The entire system, expected to sell for $4500, will available in September 1998.
Visitors to HI-FI '98 will experience Ambiophonic Sound Reproduction, a new surround-sound technology. Based on binaural technology, the Ambiophonic reproduction paradigm is being offered to the industry as a superior alternative to traditional stereo and/or 5.1 or 7.1 surround speaker arrangements.
Considered a "method," not a product, Ambiophonics can be implemented using a variety of high-end audio products and provides a psychoacoustically correct method for the super-realistic reproduction of standard unencoded two-channel CD, LP, or DVD music recordings. This approach is particularly useful for reproducing the "you are there" soundfields of opera houses, concert halls, and other venues where most of the sound comes from the front.
The Meadowlark's designer, Pat McGinty, decided that only the very best drivers would do for the new Blue Heron. He selected two Audax drivers for midrange and treble: the famous 4" Aerogel unit and the rarely used, very costly, and esoteric nonmagnetic oval gold gas tweeter. Bass duties are handled by dual 7" Scan-Speak carbon-fiber woofers in a transmission line. A very simple first-order network uses premium Infini Seti caps and PerfectLay aircore inductors and is housed in its own sealed sub-enclosure at the base of the main cabinet. Internal wiring is by Cardas, and so are the dual pairs of copper binding posts.

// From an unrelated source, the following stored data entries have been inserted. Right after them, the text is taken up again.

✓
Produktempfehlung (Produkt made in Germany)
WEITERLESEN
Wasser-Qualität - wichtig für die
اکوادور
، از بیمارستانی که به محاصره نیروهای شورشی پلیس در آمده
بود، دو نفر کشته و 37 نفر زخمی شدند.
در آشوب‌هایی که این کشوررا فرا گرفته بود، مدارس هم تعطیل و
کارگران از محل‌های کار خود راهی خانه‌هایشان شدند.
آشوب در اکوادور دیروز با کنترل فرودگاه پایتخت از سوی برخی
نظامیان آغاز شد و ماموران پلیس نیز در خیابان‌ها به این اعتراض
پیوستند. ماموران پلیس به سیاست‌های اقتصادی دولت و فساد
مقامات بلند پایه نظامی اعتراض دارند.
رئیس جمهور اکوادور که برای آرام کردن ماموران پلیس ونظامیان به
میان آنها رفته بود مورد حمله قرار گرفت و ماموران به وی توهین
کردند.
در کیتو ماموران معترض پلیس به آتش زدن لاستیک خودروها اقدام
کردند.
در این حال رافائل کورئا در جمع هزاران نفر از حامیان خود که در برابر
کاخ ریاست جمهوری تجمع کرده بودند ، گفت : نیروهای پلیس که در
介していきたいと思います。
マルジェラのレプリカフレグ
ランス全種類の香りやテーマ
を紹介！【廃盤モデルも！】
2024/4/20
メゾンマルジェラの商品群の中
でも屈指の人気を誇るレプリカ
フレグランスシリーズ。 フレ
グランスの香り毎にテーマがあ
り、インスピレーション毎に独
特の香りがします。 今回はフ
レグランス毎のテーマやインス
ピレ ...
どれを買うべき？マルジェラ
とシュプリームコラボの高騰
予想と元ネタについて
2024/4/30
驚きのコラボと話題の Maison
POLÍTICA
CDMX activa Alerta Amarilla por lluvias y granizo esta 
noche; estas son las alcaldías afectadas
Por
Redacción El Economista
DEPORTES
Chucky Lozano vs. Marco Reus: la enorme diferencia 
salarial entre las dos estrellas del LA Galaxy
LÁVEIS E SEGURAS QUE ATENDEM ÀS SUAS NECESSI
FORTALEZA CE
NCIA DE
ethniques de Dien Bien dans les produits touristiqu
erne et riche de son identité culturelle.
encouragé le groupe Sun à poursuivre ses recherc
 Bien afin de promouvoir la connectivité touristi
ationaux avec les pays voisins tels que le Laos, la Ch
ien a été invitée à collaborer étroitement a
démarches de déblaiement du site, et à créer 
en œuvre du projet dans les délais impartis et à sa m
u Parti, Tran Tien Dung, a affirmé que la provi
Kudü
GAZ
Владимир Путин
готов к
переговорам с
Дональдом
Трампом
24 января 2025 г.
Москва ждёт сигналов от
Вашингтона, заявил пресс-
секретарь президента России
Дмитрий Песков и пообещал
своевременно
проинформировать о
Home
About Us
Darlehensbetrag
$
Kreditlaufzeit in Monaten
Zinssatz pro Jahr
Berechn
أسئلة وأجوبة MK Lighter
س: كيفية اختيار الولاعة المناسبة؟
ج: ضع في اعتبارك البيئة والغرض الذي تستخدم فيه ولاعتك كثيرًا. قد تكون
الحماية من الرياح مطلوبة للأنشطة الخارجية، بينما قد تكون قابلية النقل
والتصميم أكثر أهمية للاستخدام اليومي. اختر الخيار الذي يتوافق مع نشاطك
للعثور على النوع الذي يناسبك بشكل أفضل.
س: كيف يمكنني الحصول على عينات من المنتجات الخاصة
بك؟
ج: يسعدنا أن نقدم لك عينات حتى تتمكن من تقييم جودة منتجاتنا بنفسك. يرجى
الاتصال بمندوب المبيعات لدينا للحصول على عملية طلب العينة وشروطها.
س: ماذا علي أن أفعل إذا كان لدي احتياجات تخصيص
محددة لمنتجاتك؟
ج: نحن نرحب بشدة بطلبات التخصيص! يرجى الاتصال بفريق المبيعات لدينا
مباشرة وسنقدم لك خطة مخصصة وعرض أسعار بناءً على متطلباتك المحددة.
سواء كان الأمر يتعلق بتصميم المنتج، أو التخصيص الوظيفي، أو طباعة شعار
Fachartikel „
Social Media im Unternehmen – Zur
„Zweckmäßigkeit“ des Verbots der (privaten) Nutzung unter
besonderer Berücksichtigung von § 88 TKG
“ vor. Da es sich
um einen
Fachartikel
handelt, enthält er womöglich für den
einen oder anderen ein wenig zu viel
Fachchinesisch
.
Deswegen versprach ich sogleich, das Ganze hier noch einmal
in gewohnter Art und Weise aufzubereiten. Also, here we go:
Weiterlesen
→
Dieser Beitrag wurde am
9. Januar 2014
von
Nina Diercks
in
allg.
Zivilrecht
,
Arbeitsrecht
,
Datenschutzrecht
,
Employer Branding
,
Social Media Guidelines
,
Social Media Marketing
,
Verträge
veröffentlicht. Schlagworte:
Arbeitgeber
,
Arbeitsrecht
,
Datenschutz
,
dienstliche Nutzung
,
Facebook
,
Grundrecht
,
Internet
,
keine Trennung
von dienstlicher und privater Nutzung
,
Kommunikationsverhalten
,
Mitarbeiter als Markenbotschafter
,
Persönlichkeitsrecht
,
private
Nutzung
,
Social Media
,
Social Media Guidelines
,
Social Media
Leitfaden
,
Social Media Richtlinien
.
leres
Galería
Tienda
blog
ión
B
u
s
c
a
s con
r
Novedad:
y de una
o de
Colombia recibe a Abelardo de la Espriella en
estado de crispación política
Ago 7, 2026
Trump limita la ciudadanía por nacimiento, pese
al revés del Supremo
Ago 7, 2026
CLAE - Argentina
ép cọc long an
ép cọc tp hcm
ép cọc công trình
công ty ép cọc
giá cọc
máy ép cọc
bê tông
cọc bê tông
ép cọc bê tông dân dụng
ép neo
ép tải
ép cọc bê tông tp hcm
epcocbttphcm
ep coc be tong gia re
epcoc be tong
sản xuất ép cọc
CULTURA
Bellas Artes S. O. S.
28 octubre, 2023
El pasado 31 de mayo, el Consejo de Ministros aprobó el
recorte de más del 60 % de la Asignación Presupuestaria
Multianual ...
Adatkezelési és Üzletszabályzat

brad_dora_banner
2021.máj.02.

The sloped 2" baffle is decoupled from the drivers and the cabinet with dual layers of a proprietary damping material. This prevents the drivers from interacting with each other or the cabinet, and allows for precise soundstaging and low-level detail. The transmission-line bass loading creates very tuneful and extended bass response and permits the use of an elegant, moderately sized enclosure while creating a very well-braced, inert structure. The Meadowlark is priced from $7000 to $8000 depending on finish; the standard woods include ebony, ash, mahogany, rosewood, and cherry.
Audio Power Industries
Audio Power Industries will be exhibiting a brand new line of AC line conditioners at HI-FI '98, the Power Wedge Ultra series. Created to meet the power-quality challenges of modern audio/video systems, the Power Wedge Ultra offers performance improvements over the Power Wedge, as well as a new look that better complements other high-end equipment.
The Power Wedge Ultra family features independent isolation transformers that can be configured for fully balanced AC or polarized AC, combined with specialized high-frequency filtering on each isolated source outlet to provide the highest level of performance and the widest possible flexibility for any application. The Ultra series also provides surge protection, dedicated high-current amplifier outlets to handle the largest amplifiers, a component-style chassis to support rack-mount installation, and a detachable AC cord utilizing a locking Neutrik connector. Different sizes and outlet configurations will support any system, from the smallest stereos to full home theaters.
Power Wedge Ultra models' suggested retail prices range from $649 to $1499.
New at the Show will be a higher-performance version of the successful PolyCrystal Component Isolators, which have earned distinction in Stereophile's "Recommended Components." PolyCrystal Cable Towers are a new audio cable support/isolation system incorporating ceramics, a semi-conductive glaze, and PolyCrystal coating. The Towers lift audio and AC cables above the electromechanical haze along the floor and further isolate them from this "grunge." The result is enhanced system resolution through a lower noise floor.